Overview - ICDAR 2017 Challenge on Text Extraction from Biomedical Literature Figures
Figures are ubiquitous in biomedical literature, and they represent important biomedical knowledge. The sheer volume of biomedical publications has made it necessary to develop computational approaches for accessing figures. Consequently, during the last few years, figure classification, retrieval and mining have garnered significant attention in the biomedical research communities. Since text frequently appears in figures, semantic analysis of such text may assist the task of mining information from figures. Little research, however, has specifically explored automated text extraction from biomedical figures and their semantic analysis.
Unlike images in the open domain, biomedical figures present unique challenges. For example, biomedical figures typically have complex layout, small font size, short text, specific text, complex symbols and irregular text arrangement. The quality of figures vary depending on different publishers. Consequently, conventional OCR technologies and systems which are typically trained on open domain images do not work well on biomedical figures. To better leverage biomedical figures in research and analysis in the future as well as making them more searchable and computable, we propose Semantic Interpretation of Biomedical Figure Mining to address various challenges related to semantic biomedical figure mining.

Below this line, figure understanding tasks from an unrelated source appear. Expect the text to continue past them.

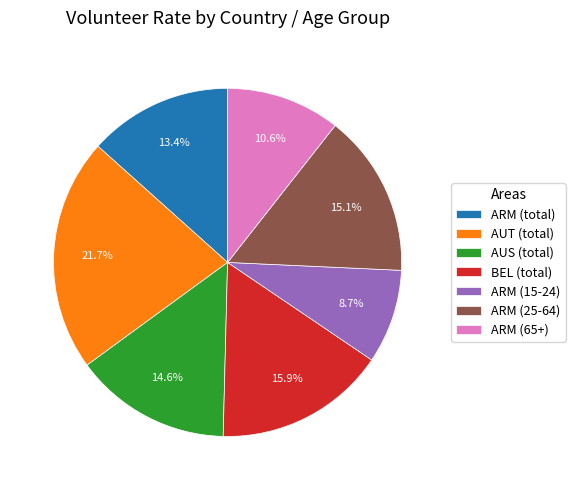

Count the number of slices in the pie.

7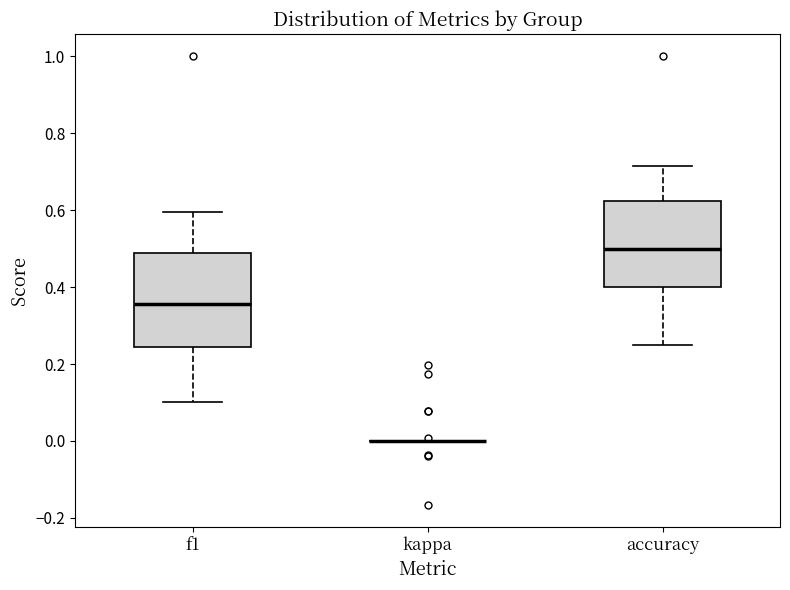

Where is the upper edge of the box for f1 on the y-axis? The values are not printed on the chart, so give them approximately, as read against the axis.

0.48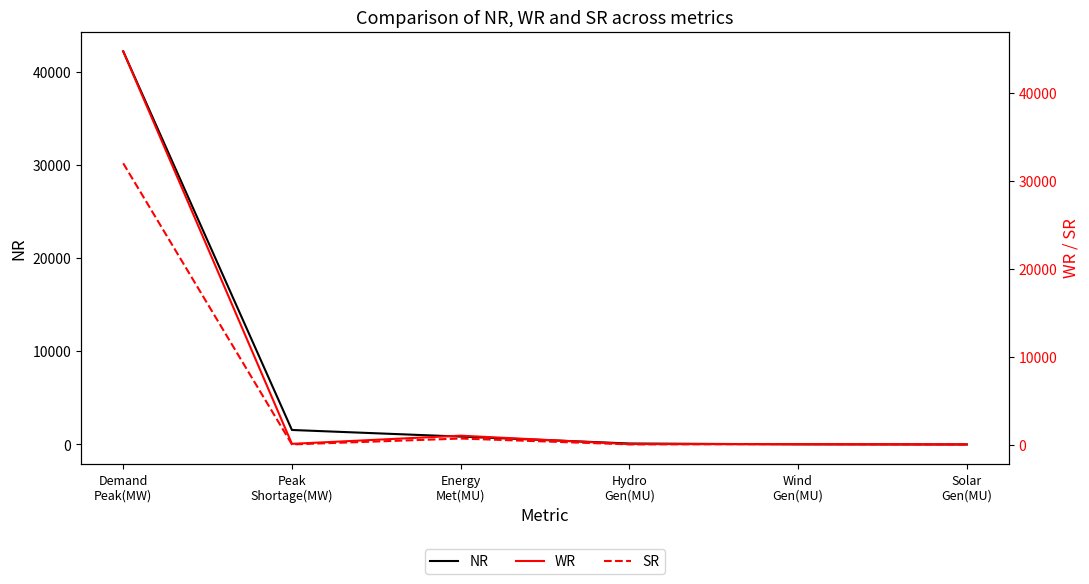

Is it true that SR equals 56.0 at Wind
Gen(MU)?

True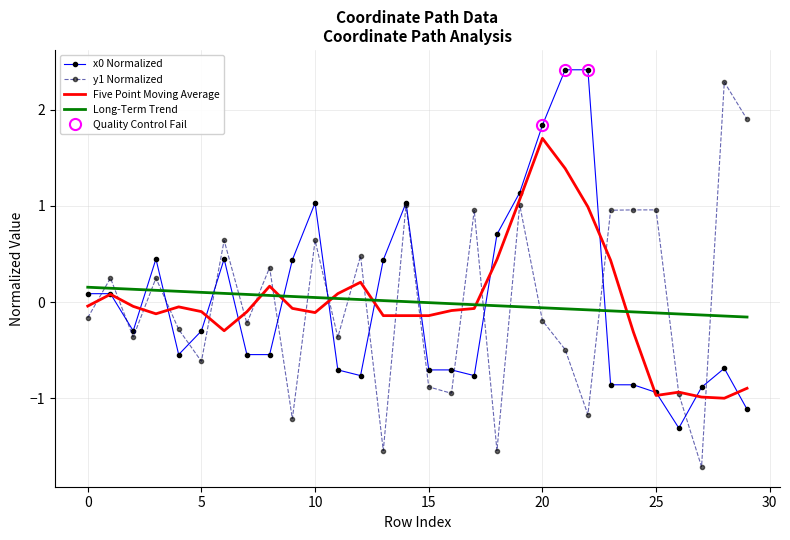

Reading left to right, list all the values displayed in this chart.

x0: 0.1	0.1	-0.3	0.4	-0.5	-0.3	0.4	-0.5	-0.5	0.4	1.0	-0.7	-0.8	0.4	1.0	-0.7	-0.7	-0.8	0.7	1.1	1.8	2.4	2.4	-0.9	-0.9	-0.9	-1.3	-0.9	-0.7	-1.1
y1: -0.2	0.2	-0.4	0.2	-0.3	-0.6	0.6	-0.2	0.4	-1.2	0.6	-0.4	0.5	-1.5	1.0	-0.9	-0.9	1.0	-1.5	1.0	-0.2	-0.5	-1.2	1.0	1.0	1.0	-1.0	-1.7	2.3	1.9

Semantic Interpretation of Biomedical Figure Mining Challenge is being conducted to assess the capability of text detection, recognition, mining and even NLP algorithms to correctly detect and recognize text appearing in biomedical literature figures. This ICDAR2017 Competition focuses on extracting (detecting and recognizing) text from biomedical literature figures (ICDAR2017 DeTEXT Competition).
Challenge News
- 04/01/2017
DeTEXT: Training datasets available
Important Dates
-
April, 1: Datasets available.
-
June, 10: Testing set release.
-
June, 30: Submission of results deadline.
-
November, 10-15: Results presentation.